I think the more sensible solution is:

  1. When in doubt (ie, something larger is at stake such as corrupted data) fail fast and loudly. This might mean switching the app to a “read-only” state if such is possible, though (it’s often useful to have a hobbled-but-not-dead system to poke at to see what precisely caused the error).
  2. When you can fix it, and are sure you can fix it, fix it. But, first, log it.
  3. When in dev qual, QA, and beta testing, all logs should be open and being perused constantly, while the application is running. After beta, in production, these logs can be ignored, until the customer calls tech support wondering why XYZ is acting funny.

In general, this fixes all errors. And, no, I would NOT want my car to “fail fast”! The timing gets jostled a bit on a country road and it just stops? No thank you! I want my car to (as it does) “overcome” any issue it can, AND let me know about it both effectively and non-disruptively (throwing it into Park while hurtling down the freeway at 70 mph is very effective communication, but slightly disruptive). That’s why it makes funky noises when something’s wrong, and lights come on, and little diagnostics get recorded to the onboard computer for a technician to decode with his horrendously over-priced code reader.

Log. Log. Log.

A theme I see growing more and more is using exceptions to control program flow and then sometimes failing to properly deal with the exception.

I am surprised how I have to constantly make the statement “If a condition that would cause an exception can be caught and dealt with, then it should be caught and dealt with before it throws the exception.” I find this very CS101. Exceptions should be left for the unknown, not the known.

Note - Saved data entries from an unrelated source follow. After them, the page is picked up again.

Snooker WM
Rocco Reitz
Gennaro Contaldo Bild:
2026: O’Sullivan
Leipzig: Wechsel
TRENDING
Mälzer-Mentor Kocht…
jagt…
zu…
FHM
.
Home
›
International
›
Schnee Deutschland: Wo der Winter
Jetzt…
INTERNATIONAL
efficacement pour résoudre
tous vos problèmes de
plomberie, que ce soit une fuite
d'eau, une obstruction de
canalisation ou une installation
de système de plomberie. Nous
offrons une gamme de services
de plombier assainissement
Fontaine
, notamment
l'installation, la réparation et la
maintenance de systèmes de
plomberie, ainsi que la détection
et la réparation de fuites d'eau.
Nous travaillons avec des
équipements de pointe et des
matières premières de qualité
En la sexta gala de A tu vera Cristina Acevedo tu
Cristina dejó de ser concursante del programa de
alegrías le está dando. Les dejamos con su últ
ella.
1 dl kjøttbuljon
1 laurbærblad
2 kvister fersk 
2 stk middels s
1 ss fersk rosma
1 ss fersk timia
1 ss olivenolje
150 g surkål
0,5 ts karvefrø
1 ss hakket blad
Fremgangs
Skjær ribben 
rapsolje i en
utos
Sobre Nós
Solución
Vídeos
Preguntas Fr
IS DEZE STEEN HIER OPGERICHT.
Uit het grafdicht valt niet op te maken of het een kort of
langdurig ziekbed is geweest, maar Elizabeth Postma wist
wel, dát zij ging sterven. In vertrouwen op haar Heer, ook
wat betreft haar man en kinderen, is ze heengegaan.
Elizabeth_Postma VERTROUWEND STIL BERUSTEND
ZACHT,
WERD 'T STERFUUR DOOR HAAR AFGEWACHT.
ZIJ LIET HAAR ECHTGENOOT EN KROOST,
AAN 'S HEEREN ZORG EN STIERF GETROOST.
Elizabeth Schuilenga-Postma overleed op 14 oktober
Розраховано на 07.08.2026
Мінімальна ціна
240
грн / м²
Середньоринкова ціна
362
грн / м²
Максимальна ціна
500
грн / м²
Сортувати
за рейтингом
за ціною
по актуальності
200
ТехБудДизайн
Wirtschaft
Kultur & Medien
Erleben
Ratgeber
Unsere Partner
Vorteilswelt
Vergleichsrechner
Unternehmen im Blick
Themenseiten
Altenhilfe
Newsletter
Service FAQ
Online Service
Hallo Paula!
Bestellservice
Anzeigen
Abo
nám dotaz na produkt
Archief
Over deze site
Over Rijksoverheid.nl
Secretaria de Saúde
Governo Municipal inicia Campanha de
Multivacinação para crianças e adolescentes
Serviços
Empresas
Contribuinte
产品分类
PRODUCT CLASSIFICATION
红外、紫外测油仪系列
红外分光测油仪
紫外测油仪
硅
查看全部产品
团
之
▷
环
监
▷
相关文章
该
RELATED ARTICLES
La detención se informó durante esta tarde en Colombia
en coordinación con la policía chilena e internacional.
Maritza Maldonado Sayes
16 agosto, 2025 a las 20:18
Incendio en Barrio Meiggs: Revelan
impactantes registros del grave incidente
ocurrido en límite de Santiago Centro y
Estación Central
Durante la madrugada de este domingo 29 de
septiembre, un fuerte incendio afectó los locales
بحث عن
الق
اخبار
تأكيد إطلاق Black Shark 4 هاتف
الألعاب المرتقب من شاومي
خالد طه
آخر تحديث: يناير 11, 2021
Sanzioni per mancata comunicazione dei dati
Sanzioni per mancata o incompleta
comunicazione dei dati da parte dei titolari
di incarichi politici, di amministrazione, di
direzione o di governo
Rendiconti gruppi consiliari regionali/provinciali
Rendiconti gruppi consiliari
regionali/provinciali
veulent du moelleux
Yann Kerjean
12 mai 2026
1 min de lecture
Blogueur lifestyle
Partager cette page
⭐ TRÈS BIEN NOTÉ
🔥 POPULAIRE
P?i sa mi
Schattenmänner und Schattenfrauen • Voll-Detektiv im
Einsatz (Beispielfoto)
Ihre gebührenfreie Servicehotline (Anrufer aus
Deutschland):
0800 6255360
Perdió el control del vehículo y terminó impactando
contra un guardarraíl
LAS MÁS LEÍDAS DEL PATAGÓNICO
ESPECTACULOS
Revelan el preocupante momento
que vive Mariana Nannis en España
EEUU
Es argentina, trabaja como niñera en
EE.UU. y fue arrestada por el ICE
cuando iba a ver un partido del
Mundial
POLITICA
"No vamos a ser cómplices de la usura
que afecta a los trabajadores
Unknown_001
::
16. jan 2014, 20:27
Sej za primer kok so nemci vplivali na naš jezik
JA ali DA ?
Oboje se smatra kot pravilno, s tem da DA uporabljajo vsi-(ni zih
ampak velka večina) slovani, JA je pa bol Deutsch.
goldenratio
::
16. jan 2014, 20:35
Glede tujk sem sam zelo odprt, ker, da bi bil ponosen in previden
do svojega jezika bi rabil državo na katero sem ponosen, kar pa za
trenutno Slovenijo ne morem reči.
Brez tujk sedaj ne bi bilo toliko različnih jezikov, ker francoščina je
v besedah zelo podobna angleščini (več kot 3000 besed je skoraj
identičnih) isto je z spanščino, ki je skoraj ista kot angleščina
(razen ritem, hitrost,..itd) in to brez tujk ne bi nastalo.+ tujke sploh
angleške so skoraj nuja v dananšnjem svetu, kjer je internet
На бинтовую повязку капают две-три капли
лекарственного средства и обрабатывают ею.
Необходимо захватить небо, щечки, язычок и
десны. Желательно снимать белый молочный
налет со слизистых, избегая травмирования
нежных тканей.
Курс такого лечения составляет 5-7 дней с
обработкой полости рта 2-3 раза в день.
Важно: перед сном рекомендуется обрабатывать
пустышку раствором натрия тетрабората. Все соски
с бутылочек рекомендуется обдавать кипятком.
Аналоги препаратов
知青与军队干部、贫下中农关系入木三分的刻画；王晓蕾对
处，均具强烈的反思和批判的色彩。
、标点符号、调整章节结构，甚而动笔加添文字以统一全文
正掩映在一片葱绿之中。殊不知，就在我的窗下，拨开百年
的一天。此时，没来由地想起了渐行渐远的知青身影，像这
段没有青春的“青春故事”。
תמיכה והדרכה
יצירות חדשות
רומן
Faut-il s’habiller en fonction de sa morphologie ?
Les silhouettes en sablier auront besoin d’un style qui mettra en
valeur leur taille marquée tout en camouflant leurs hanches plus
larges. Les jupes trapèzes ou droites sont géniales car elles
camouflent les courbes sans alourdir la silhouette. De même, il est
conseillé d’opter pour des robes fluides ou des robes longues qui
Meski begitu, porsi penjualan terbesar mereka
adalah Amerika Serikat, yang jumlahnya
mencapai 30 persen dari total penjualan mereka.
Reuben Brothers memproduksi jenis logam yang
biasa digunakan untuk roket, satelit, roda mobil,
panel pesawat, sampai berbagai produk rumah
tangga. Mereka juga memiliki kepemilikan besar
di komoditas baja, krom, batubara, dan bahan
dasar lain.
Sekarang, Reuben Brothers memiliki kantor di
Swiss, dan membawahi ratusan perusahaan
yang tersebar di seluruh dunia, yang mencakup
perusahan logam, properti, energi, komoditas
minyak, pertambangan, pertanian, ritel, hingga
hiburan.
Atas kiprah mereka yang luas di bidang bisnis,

Too, I think sometimes developers fall into the trap of thinking that they do not need to validate data at deeper levels because a higher-level method would have “found it already”. Every piece of data has to be validated at every level. This will slow down the program a bit, but it’s much better than relegating your end-users to sitting around and twiddling their thumbs while you go out on bug patrol.

And one more thing…

The excuse of “we weren’t given the time to do it right” doesn’t wash.

Giving your manager a 90% bug-free app and being overdue will get you a better performance review than giving your manager a 50% bug-free app on-time.

I would rather be labeled as a slow programmer than a bad (or worse, a half-a$$ed) progammer.